WHAT IS ASKED –
Reproduce the rows below word for word. Start with the row that contains "line at (1143, 65): dashed -> solid" and end with the last row.

SUPPLIED MATERIAL –
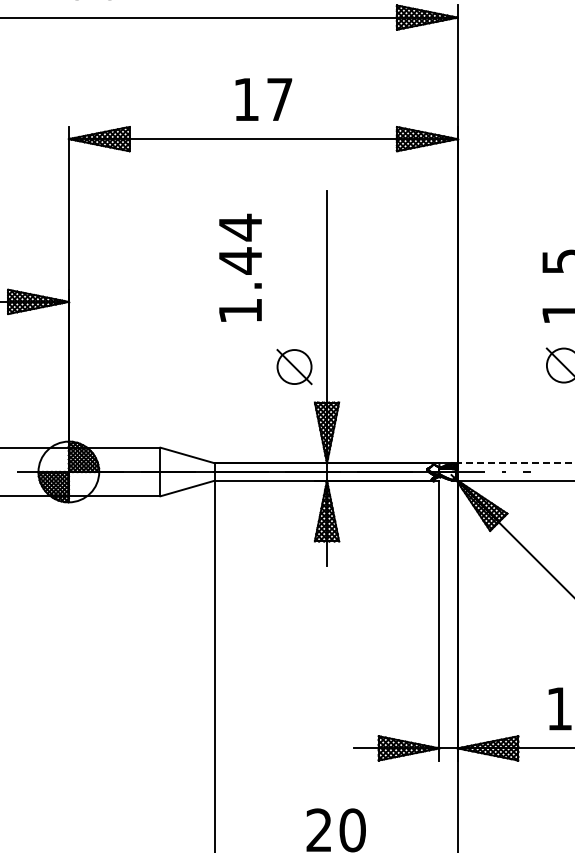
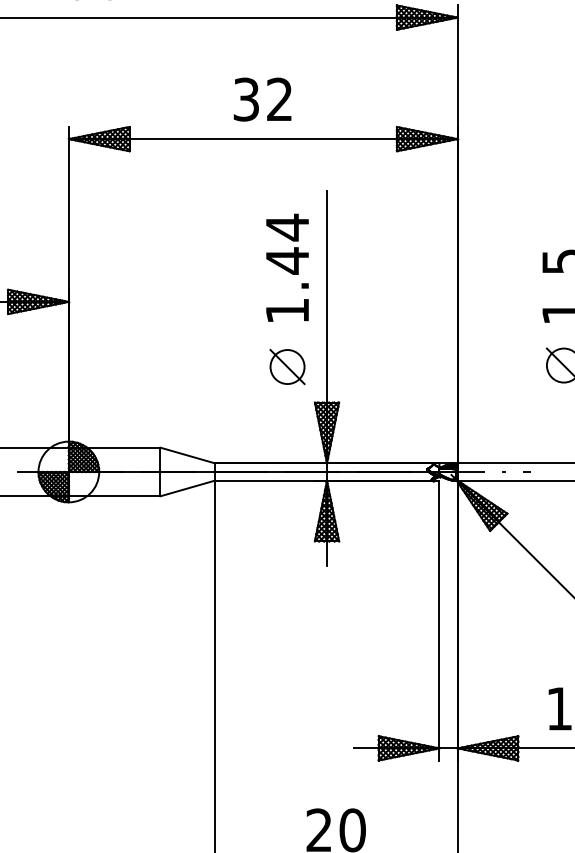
text at (262, 99): 17 -> 32
text at (240, 267) position: (240, 267) -> (287, 267)
part at (294, 367) position: (294, 367) -> (287, 367)
line at (513, 462): dashed -> solid
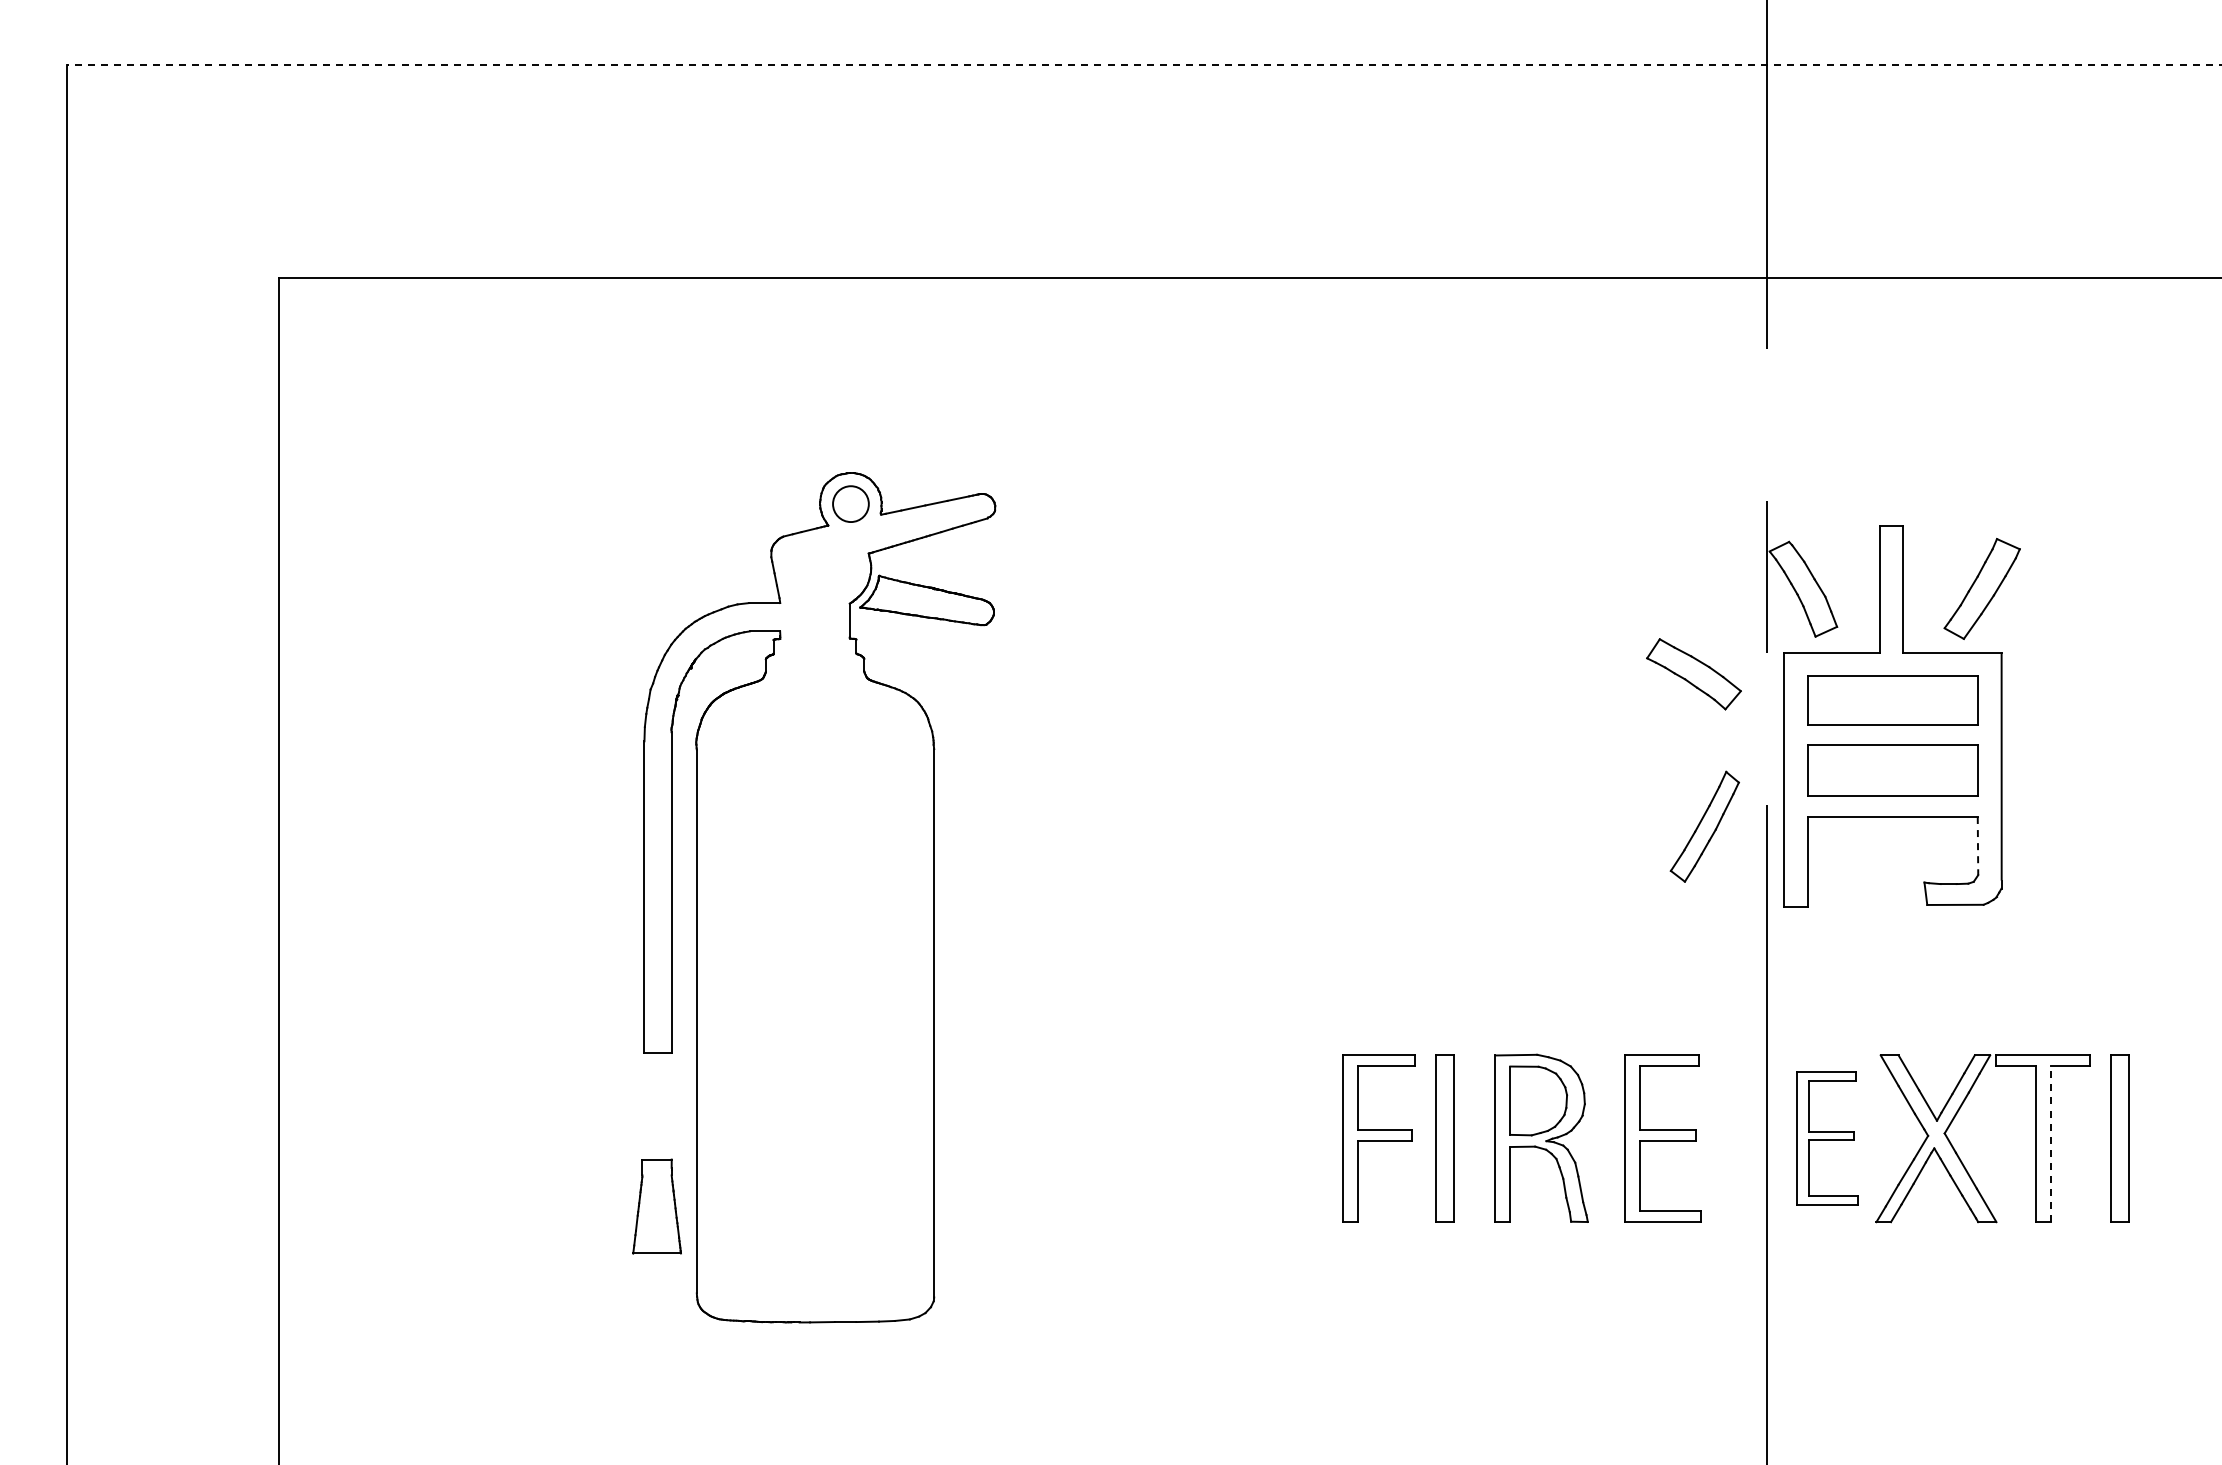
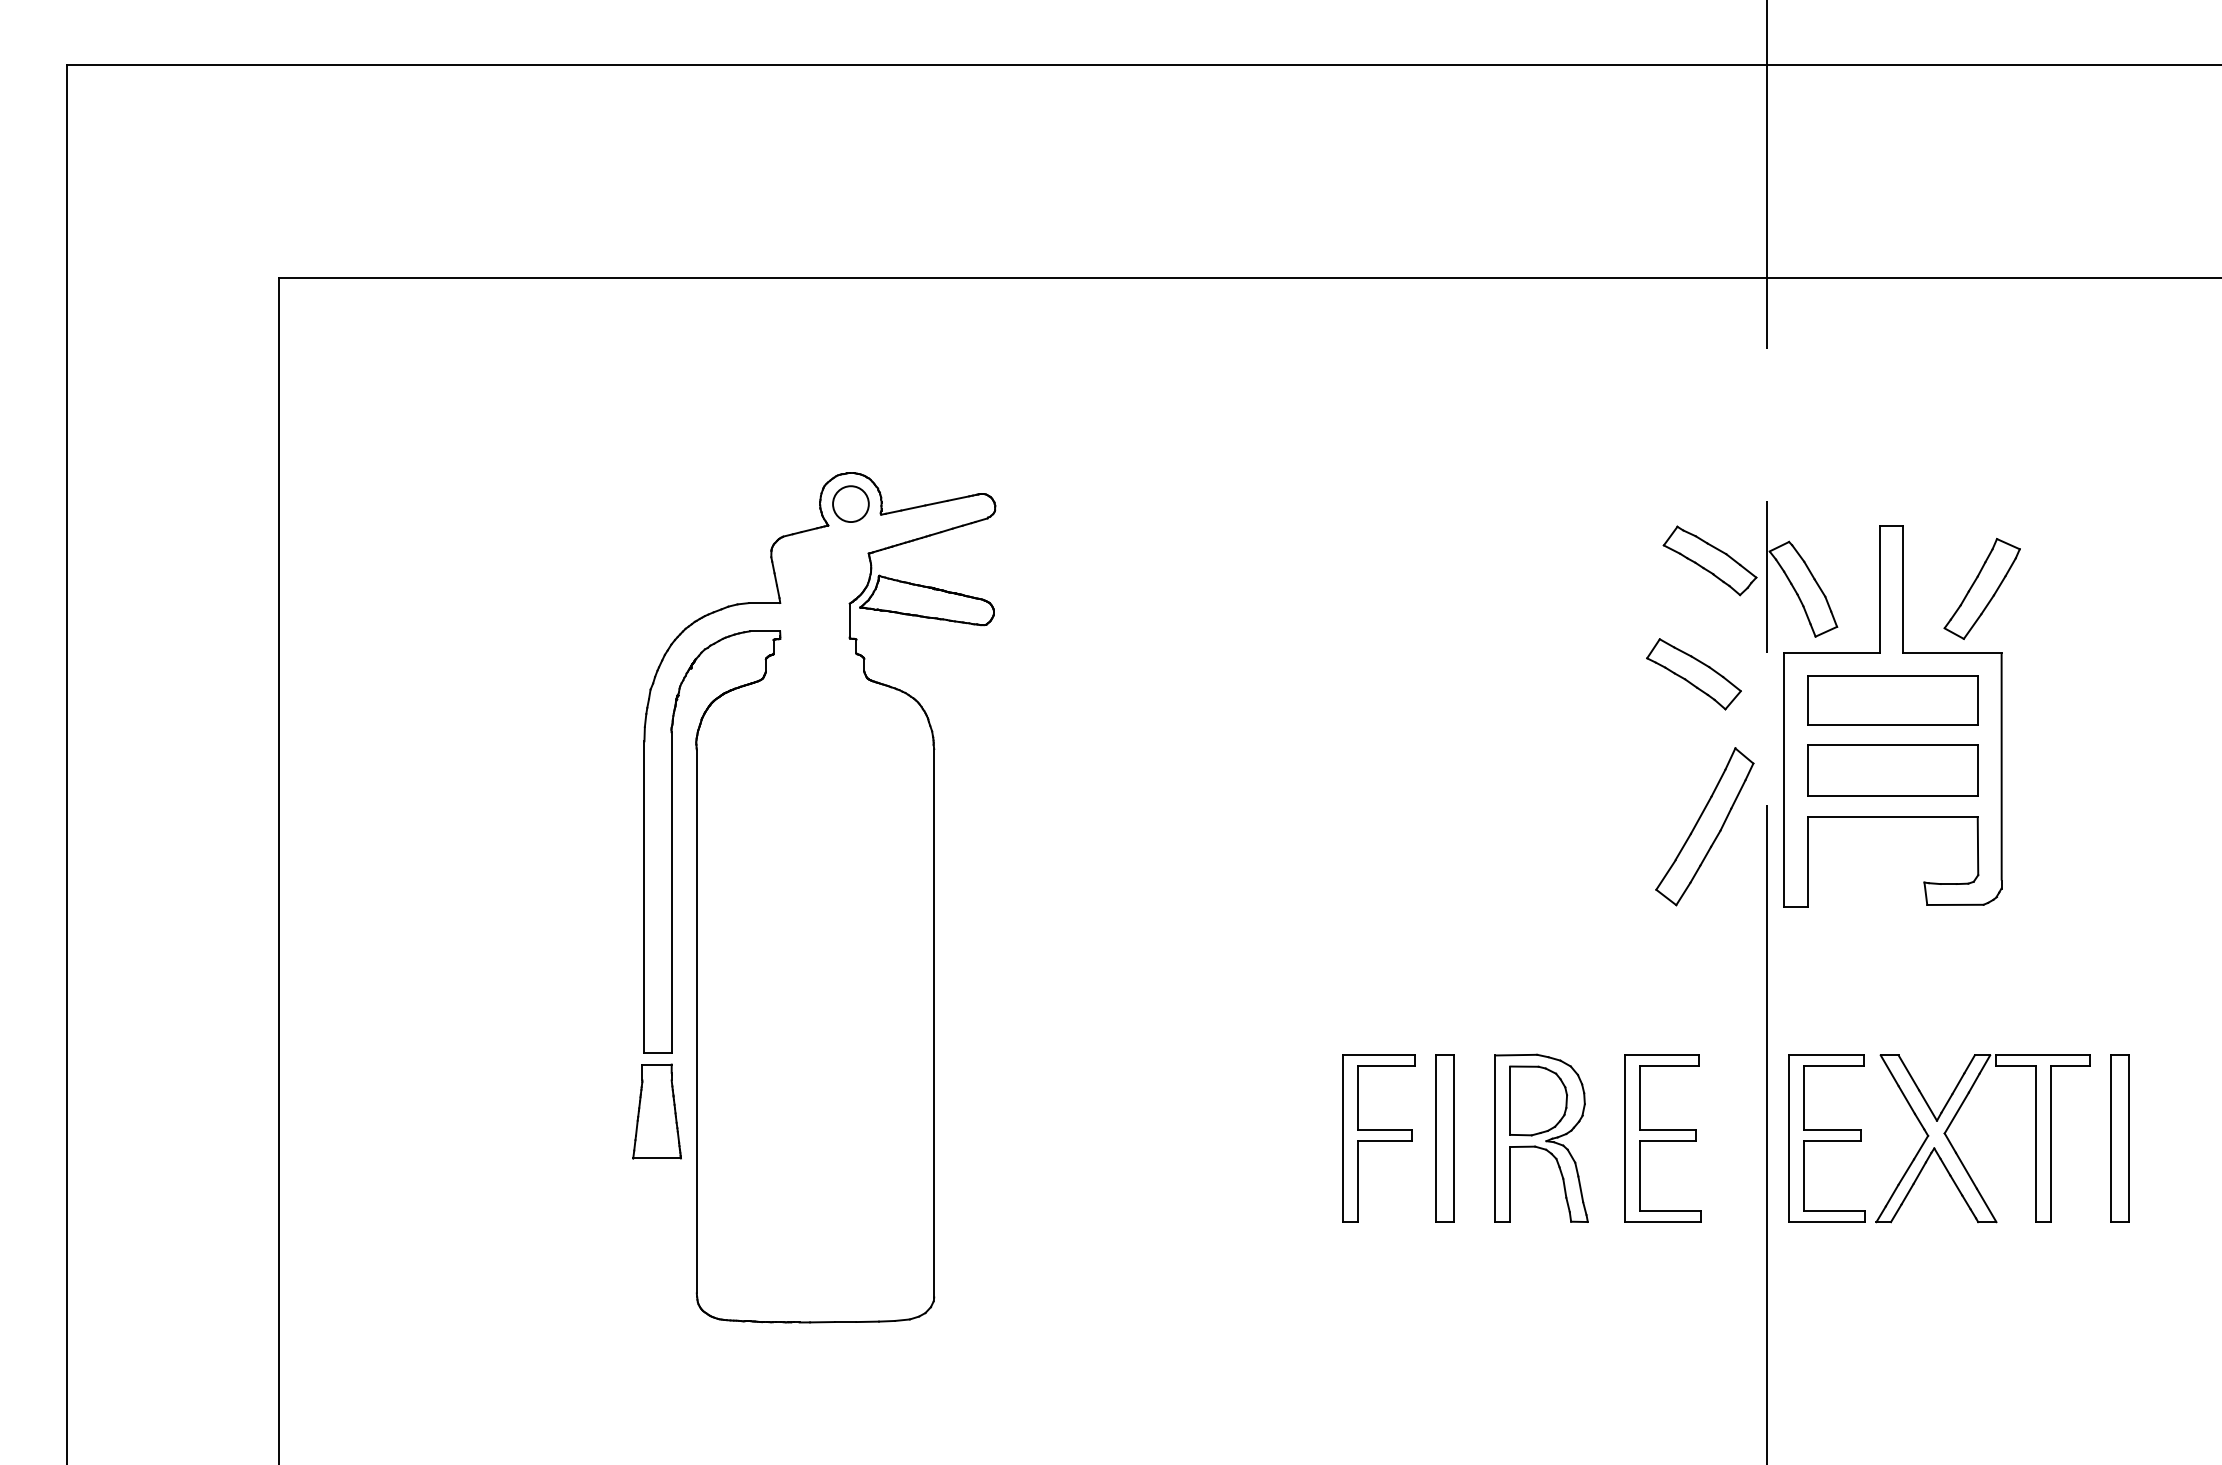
line at (1143, 65): dashed -> solid
part at (1709, 560): none -> present
part at (1704, 826) size: 71x113 px -> 100x160 px
line at (1977, 846): dashed -> solid
part at (1827, 1138) size: 63x135 px -> 78x169 px
line at (2051, 1144): dashed -> solid
part at (656, 1206) position: (656, 1206) -> (656, 1111)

COMPLETE OUTPUT –
line at (1143, 65): dashed -> solid
part at (1709, 560): none -> present
part at (1704, 826) size: 71x113 px -> 100x160 px
line at (1977, 846): dashed -> solid
part at (1827, 1138) size: 63x135 px -> 78x169 px
line at (2051, 1144): dashed -> solid
part at (656, 1206) position: (656, 1206) -> (656, 1111)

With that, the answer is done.